1.2.2. Une maladie incernable

La réflexion sur l’impuissance est disséminée tout au long du texte et occupe en particulier le discours des consultants et de l’écrivain témoin. L’impuissance est aussi l’objet caché et non avoué qui met en branle le « long et douloureux itinéraire de l’incertitude et de la souffrance », qui est certes celui des consultants mais aussi celui de l’histoire.
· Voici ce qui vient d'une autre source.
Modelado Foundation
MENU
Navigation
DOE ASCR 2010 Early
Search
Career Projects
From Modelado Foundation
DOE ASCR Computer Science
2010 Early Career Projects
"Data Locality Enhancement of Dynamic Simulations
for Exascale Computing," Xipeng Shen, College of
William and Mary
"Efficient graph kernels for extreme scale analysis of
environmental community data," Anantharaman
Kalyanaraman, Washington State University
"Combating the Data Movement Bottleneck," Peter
Le récit de la souffrance des immigrés qui vont consulter différents types de médecins compose le discours sur le vécu de la souffrance, dont l’une des manifestations est l’impuissance sexuelle dont Ben Jelloun fait l’emblème du pouvoir castrateur de la domination postcoloniale sur l’immigré et de la désubjectivation qui en découle. L’impuissance est donc à considérer dans son sens premier de maladie et dans le sens figuré de malaise social puisant ses origines dans l’histoire coloniale.

En tant que maladie, elle est difficilement cernable d’un côté puisqu’elle trouve son origine dans un trouble psychique, et, de l’autre, puisque les éléments de sa définition sont parfois difficiles à identifier. Ben Jelloun à la fin de la présentation des classifications scientifiques de l’impuissance sexuelle pose la question de comment définir « objectivement », et donc classer un objet qui du fait de sa spécificité individuelle relève de l’indéfinissable : « Est-il vraiment possible de parler de l’orgasme des autres, de le définir objectivement ? » (32).
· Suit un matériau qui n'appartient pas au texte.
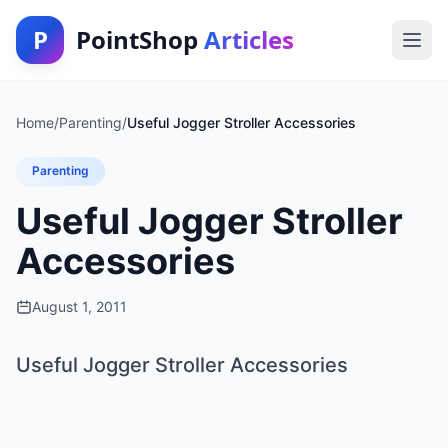
P
PointShop
Articles
Home
/
Parenting
/
Useful Jogger Stroller Accessories
Parenting
Useful Jogger Stroller
Accessories
August 1, 2011
Useful Jogger Stroller Accessories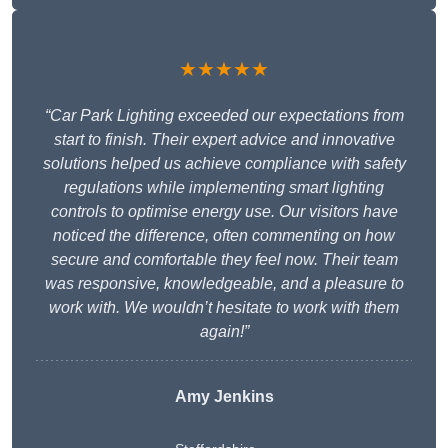
★★★★★
“Car Park Lighting exceeded our expectations from
start to finish. Their expert advice and innovative
solutions helped us achieve compliance with safety
regulations while implementing smart lighting
controls to optimise energy use. Our visitors have
noticed the difference, often commenting on how
secure and comfortable they feel now. Their team
was responsive, knowledgeable, and a pleasure to
work with. We wouldn’t hesitate to work with them
again!”
Amy Jenkins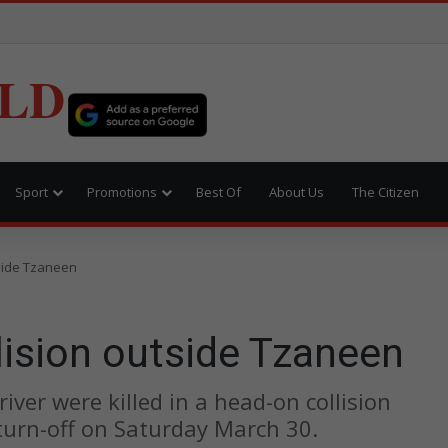
LD
Sport
Promotions
Best Of
About Us
The Citizen
tside Tzaneen
llision outside Tzaneen
ver were killed in a head-on collision
urn-off on Saturday March 30.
C’est une maladie qui se manifeste dans le présent mais qui a des origines dans le passé : elle se rend présente par l’échec sexuel qui met en crise le rapport au monde du sujet, qui était déjà en crise. C’est une maladie qui rend visible une perte de puissance plus cachée ; sur elle pèse le silence de l’impuissant qui doit la tenir cachée pour ne pas être banni de sa société de provenance.

En tant que récit de souffrance, le récit de l’impuissance s’inscrit dans les grands questionnements des récits du vécu de la maladie qui n’ont commencé à être pris en compte par la réflexion médicale que très récemment.

« Les écrits relatifs aux représentations de la maladie sont certes nombreux : études historiques et littéraires, travaux en sciences sociales et médicales ; les analyses portent aussi bien sur les croyances et les modèles culturels que sur les récits de maladie et les relations sociales que celle-ci complique. Mais manquent cruellement des comptes rendus ethnographiques détaillés sur le vécu de la maladie, et un vocabulaire adapté à son étude en tant qu’expérience humaine. (…) Nous ne savons guère, d’ailleurs, à quoi de tels travaux devraient ressembler. En vérité l’idée a priori que ce vécu est subjectif, qu’il appartient aux « recoins sombres de l’esprit » et se révèle donc impossible à connaître sape toute tentative d’étude comparative de cette forme d’expérience humaine. C’est une question que l’anthropologie médicale ne peut occulter plus longtemps. » 19

LPHS propose donc une réflexion sur le récit du vécu de la maladie qui est toujours d’actualité et qui met au jour un manque dans l’interdisciplinarité. Cette séparation entre science et littérature fait effriter plusieurs fois le discours de Ben Jelloun qui, indirectement, l’indique à la fin parmi les chefs d’accusation.

« L’autre procès est intenté à la « science » qui manque de magie et d’humour. (…) Ils [les consultants] venaient pour prouver combien leur mal était grand, profond, mystérieux, et surtout neuf. » (183)

Le « manque de magie » empêche la science médicale de prendre en compte la maladie (et par là le soin relatif) à partir précisément du récit du vécu où se concentre l’imaginaire de la personne. Ce côté « profond », « mystérieux » qu’évoque l’auteur indique le même point critique où, pour Byron Good, se séparent les disciplines. L’écriture de LPHS qui recompose le récit du vécu de la maladie fait émerger l’imaginaire individuel qui est pris en compte par la composition narrative. La narration assume ainsi un côté thaumaturge qui soigne la blessure vécue par le récit répété et recomposé des nombreuses histoires brisées. Cette blessure, quelle place tient-elle dans la jaillissement de l’écriture ?

Depuis le début, le moteur de la narration est affirmé en effet comme la recherche de soin pour la blessure : pour les différentes formes du mal de la migration postcoloniale. L’impuissance est aussi une maladie de l’imagination : être impuissant signifie aussi « ne pas pouvoir imaginer » :

‘« Pour prolonger le plaisir, j’imagine une autre femme (une femme de cinéma), je n’ai jamais imaginé ma femme. Je me ronge de ne pas pouvoir. » (T.L.,114)’
Notes
19.

Good, Byron, Comment faire de l’anthropologie médicale ? Médecine, rationalité et vécu. (Medecine, Rationality and expérience, Cambridge University Press, 1994), Le Plessis-Robinson, Institut Synthélabo, (trad. S. Gleize), 1998, p. 247-248.